Saturday, June 17, 2006

Questions and Answers

I've noticed a trend in discussion databases. Someone posts a question. The first few responses are often of the form: you should have asked the question in this other place, you should have searched this database because the answer is here already, or you really should be asking this other question instead.

Most of these responses are from those who know the answer, but instead of just answering, they don't include the answer, in seeming punishment for asking the question.

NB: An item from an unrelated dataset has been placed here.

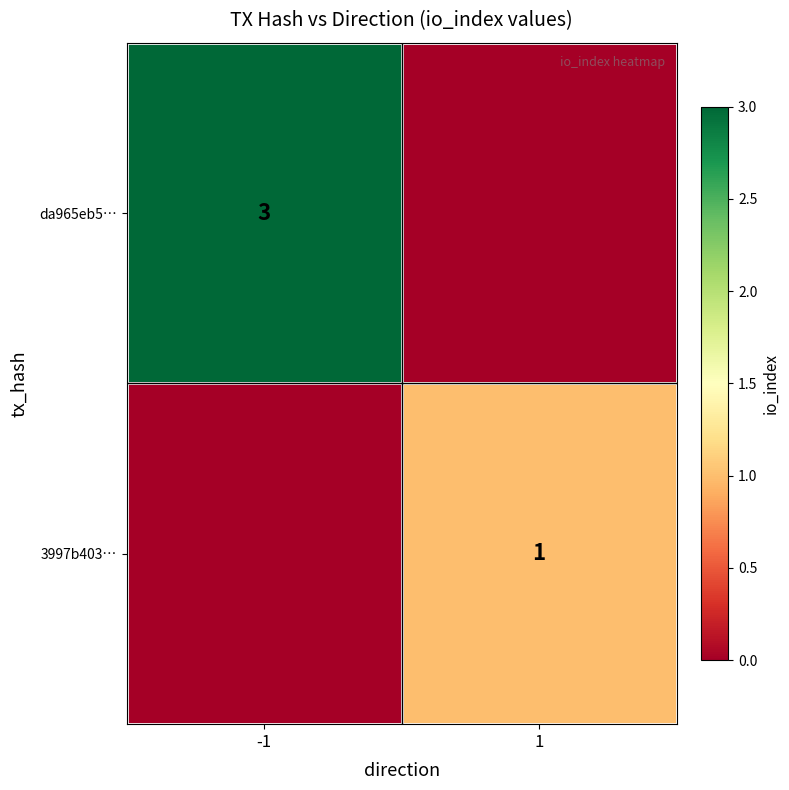

The value of da965eb5… at -1 is 3. True or false?

True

Those who answer with the you should have searched this database response must have actually done the search to be able to say that - yet all too often the link to the answer is not included.

This is creating a culture where it isn't safe to ask questions.... Whatever happened to the "there are no dumb questions" attitude?

6 comments:

Ned Batchelder said...

You shouldn't be asking that question here... :-)

It's a fine line: often, people do ask silly questions that could have been answered with Google, which would reduce the noise in the forum. But on the other hand, people like that will probably not change their ways by people scolding them, so what's the point?

Dan Sickles said...

The cultural roots of this are here:

http://catb.org/~esr/faqs/smart-questions.html#intro

Some communities are more accepting of 'newbie' behavior than others. I've genrally found the Notes folks more tolerant of this than say the python folks, but if you observe the protocol described at the url, they are very helpful.

btw Ned, I like the python folks. I'm one of them.

Dan Sickles said...

To make that a little easier:

How To Ask Questions The Smart Way

Neil Wainwright said...

Long-time forum participants get upset over answering the same questions over and over again, and then they (unfairly but understandably) jump on the newbie who posts a question.

A few things:

1. I believe that just about any question I have has already been asked and answered online.

2. Most people don't know about #1 for their own questions, nor do they necessarily know how to find it.

3. Most of this could be solved by better UIs for the forums in question. How about a little Ajax to run specialized forum and Google queries after a user exist the "subject" field and is still typing in the body field? Have the results return in a useful way somewhere in the UI.

I can think of a lot more that could be done on #3. :-)

...Neil

Neil Wainwright said...

Sorry, should have said "exits the subject field".

...Neil

Maureen said...

I guess a lot of it comes down to tone. If the response doesn't sound irritated, then my radar doesn't get triggered. An answer with a tone like "here is the answer, you can find it in this place, too" feels fine. An answer with a tone like "the answer is here, you should have looked for it before daring to ask" includes an implicit putdown.

I'm currently trying very hard to get my kids to be less sarcastic all the time. I think this sarcasm is something they hear way too much all around them - hence my current sensitivity to all this!